A light-weight process.

![](Pasted%20image%2020250419143713.png)

### Processes vs threads


| Processes                                 | Thread                                           |
| ----------------------------------------- | ------------------------------------------------ |
| Heavyweight                               | Lighter                                          |
| Each process has its own memory           | Threads use memory of the process they belong to |
| Inter-Process Communication (IPC) is slow | Way faster inter-thread communication            |
| Context switching is more expensive       | Less expensive                                   |
| Do not share memory                       | do share memory                                  |

### Multithreading
- Traditional processes have a single thread of control[^3]
* If a process has multiple threads of control, it can perform more than one task

### Ways to Implement Threads
* Kernel-Level Threads (KLT)
	* Managed by the OS kernel
	* Each thread is a separate scheduling entity
	* `pthread`, `thread`
* User-Level Threads (ULT)
	* Managed by user-space libraries, OS is unaware
	* Faster context switching
	* Green threads

### User Threads and Kernel Threads
- **User threads**
	- Implemented by a thread library at the user level
	- thread creation and scheduling are done in user space
- **Kernel Threads**
	- Managed by OS

### Relationship models
#### Many-to-one

* User-level threads to one kernel treads
* Management done by thread library in user space
* The entire process blocks whenever a thread makes a blocking sycalls
* Only **one** thread can access the kernel at a time (you can't run multiple threads in parallel on multiprocessors)

#### One-to-one
Each user thread is mapped to a kernel thread
- Provides more concurrency
Unfortunately:
- Creating a user thread requires creating the corresponding kernel thread
- Overhead of creating kernel threads retricts the number of threads


#### Many-to-many
Multiplexes many user threads to a $\leq$ number of kernel threads.

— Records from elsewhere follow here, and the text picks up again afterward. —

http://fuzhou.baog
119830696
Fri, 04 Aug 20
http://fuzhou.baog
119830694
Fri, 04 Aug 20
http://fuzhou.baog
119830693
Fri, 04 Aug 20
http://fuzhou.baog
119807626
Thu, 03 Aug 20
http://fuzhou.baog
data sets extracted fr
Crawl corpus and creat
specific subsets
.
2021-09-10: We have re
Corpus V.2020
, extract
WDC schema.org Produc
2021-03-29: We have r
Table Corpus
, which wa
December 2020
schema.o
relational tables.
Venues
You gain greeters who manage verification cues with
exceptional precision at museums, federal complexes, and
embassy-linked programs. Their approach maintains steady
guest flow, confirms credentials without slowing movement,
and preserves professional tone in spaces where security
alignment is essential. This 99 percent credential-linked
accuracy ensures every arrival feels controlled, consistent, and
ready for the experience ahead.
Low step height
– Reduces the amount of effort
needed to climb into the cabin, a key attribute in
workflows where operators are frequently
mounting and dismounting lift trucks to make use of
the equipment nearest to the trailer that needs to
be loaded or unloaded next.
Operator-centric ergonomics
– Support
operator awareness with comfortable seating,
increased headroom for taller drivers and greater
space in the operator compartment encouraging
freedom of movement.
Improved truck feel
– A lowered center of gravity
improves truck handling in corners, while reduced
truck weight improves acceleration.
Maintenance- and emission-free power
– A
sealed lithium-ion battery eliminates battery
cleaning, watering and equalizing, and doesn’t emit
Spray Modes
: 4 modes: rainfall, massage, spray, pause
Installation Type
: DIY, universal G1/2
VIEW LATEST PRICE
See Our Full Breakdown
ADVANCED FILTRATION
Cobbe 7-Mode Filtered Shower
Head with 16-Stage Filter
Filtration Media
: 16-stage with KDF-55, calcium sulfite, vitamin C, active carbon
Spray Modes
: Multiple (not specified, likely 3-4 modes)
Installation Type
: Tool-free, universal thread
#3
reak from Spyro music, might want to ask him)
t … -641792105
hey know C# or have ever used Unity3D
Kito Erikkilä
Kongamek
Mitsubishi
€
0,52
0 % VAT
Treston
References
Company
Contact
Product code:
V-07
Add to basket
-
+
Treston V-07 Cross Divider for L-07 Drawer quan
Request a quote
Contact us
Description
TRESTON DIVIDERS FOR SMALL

- Allows creation of however many threads the user wants
- The kernel can schedule another thread for execution whenever a thread performs a blocking system call


#### Fork-join
Parent creates forks (children threads) and then waits for the children to terminate, joining with them, at which point it can retrieve and combine results.

This is also called **synchronous threading**. Parent **cannot** continue until the work has been completed.


[^1]: A batch job is a scheduled task or a set of commands that are executed without manual intervention - **cron**

[^2]: interrupt service routine - like in LC3

[^3]: sequence of programmed instructions that can be managed independently by a scheduler within a computer program


##### Parallelism

![](Pasted%20image%2020250421222538.png)


## Thread pool
Issue wih threads:
- Overhead when creating
- Exhausting system resources
Solution: thread pools - creating a number of threads at startup and place them into a pool where they sit and wait for work.


This optimizes everything because:
Sharing threads:
- If a thread is blocked (e.g., waiting for I/O), it doesn't remain idle; it can be reassigned to another task
- Each thread has its own task queue
- Whenever a thread finishes its tasks it looks through the other threads' queues and "steals" tasks.